Der letzte Freitag im Januar ist nun da und auch heute gibt es einen Text für den WritingFriday bei Elizzy:-)

https://readbooksandfallinlove.com/2018/01/26/writingfriday-week-4/
Ich habe mich heute für folgendes Thema entschieden:
-Beschreibe den letzten Traum, an den du dich erinnerst, so detailliert wie möglich.

Den letzte Traum, an den ich mich detailliert erinnere, hatte ich am Wochenende.
Wie es oft bei Träumen ist, war ich natürlich mittendrin im Erlebnis und in der Situation und Szene.

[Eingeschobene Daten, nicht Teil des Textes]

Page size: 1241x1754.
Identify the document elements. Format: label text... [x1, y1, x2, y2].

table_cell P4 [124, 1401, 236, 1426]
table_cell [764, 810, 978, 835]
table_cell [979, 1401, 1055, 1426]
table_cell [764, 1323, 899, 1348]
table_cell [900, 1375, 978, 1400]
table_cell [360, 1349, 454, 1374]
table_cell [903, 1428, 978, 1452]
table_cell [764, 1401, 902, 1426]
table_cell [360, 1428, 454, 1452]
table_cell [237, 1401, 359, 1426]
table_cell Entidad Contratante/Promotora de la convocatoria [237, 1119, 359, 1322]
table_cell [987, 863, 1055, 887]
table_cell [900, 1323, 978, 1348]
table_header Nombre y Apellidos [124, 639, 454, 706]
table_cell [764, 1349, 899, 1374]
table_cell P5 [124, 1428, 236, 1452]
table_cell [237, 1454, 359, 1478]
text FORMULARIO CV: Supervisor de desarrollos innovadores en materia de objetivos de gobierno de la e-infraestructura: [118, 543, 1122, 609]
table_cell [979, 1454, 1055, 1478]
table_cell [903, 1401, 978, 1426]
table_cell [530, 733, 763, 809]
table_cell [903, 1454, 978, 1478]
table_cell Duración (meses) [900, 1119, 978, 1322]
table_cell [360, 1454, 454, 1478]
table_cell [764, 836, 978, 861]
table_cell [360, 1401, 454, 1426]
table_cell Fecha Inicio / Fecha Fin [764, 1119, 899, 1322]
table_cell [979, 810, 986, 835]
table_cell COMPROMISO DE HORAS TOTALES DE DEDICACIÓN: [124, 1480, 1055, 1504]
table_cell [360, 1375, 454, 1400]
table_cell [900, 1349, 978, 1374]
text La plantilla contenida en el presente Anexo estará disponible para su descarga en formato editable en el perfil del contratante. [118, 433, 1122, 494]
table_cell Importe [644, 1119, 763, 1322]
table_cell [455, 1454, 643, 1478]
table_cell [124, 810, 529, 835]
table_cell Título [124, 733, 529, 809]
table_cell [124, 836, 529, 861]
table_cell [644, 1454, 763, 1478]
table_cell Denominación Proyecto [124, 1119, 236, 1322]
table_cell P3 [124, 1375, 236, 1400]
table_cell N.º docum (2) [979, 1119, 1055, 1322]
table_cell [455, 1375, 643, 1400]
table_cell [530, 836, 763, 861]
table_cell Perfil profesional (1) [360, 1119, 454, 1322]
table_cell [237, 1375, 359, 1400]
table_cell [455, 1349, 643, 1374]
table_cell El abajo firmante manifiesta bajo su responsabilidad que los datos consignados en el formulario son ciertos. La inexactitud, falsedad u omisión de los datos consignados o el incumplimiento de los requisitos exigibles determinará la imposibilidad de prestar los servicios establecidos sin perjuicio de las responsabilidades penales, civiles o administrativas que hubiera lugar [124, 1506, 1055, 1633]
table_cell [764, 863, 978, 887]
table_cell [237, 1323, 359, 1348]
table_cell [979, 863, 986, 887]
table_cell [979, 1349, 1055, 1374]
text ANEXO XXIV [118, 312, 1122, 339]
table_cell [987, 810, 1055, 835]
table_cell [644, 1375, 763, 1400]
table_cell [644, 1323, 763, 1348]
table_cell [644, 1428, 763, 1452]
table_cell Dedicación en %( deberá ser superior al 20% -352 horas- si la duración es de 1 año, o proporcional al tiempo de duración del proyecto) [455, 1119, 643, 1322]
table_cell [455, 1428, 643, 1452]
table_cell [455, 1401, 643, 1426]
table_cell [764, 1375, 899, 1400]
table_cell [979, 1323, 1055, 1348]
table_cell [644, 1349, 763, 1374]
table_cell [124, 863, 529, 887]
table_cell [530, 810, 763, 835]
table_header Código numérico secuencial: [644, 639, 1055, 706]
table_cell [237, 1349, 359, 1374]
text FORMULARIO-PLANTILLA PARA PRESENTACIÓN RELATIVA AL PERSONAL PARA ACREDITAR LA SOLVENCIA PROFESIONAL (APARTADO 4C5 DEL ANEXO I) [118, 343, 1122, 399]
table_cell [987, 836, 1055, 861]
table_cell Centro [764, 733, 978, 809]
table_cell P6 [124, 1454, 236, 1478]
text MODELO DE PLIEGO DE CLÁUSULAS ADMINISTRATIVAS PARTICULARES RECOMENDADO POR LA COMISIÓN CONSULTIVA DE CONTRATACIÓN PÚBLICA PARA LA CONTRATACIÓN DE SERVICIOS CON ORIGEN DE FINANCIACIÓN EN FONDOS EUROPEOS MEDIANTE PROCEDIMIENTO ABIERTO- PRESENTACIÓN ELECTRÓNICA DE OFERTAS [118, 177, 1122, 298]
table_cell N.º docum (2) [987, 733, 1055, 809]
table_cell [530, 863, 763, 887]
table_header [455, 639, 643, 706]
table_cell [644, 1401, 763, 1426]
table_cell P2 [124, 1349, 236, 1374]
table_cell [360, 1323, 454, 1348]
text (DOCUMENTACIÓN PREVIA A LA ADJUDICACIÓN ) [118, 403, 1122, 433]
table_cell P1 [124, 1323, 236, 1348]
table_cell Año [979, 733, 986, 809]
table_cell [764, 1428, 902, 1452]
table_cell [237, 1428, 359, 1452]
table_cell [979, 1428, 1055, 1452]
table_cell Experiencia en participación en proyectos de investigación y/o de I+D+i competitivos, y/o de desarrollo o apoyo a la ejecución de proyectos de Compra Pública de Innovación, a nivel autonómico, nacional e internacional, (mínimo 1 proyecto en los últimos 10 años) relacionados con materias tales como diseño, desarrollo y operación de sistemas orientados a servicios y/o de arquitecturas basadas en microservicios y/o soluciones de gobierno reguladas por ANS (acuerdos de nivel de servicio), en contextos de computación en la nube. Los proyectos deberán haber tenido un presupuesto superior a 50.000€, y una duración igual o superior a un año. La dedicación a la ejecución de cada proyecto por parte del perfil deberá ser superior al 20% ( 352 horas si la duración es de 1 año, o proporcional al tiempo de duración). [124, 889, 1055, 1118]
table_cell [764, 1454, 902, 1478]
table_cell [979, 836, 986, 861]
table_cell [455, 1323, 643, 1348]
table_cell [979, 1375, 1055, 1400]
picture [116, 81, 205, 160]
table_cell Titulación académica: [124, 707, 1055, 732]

Ich träumte, dass ich mit meinem Freund im Urlaub bin. Es war recht spät, denn es war sehr dunkel und die Straßenlaternen waren überall an. Es war auf jeden Fall ein Sommerurlaub, denn es schien recht warm zu sein. Zumindest hatte ich das Gefühl zu schwitzen und auch die Kleidung, die mein Freund und ich trugen, sprach für Sommer. Mein Freund trug ein blaues t-Shirt und eine knielange Jeanshose und seine roten Schuhe, die er so gerne mag. Ich weiss noch genau, was er anhatte, denn er hatte auch noch einen türkisfarbenen Schal um den Hals gewickelt gehabt. Allerdings weiss ich nicht aus welchem Grund:-) Ich trug ein weisses, leichtes Sommerkleid und hatte eine lange, weisse Perlenkette um den Hals. Meine Schuhe trug ich in der Hand. Es waren schwarze Sandalen zum Binden. Solche Schuhe besitze ich gar nicht. Meine ganz persönlichen Traumschuhe waren das wohl:-)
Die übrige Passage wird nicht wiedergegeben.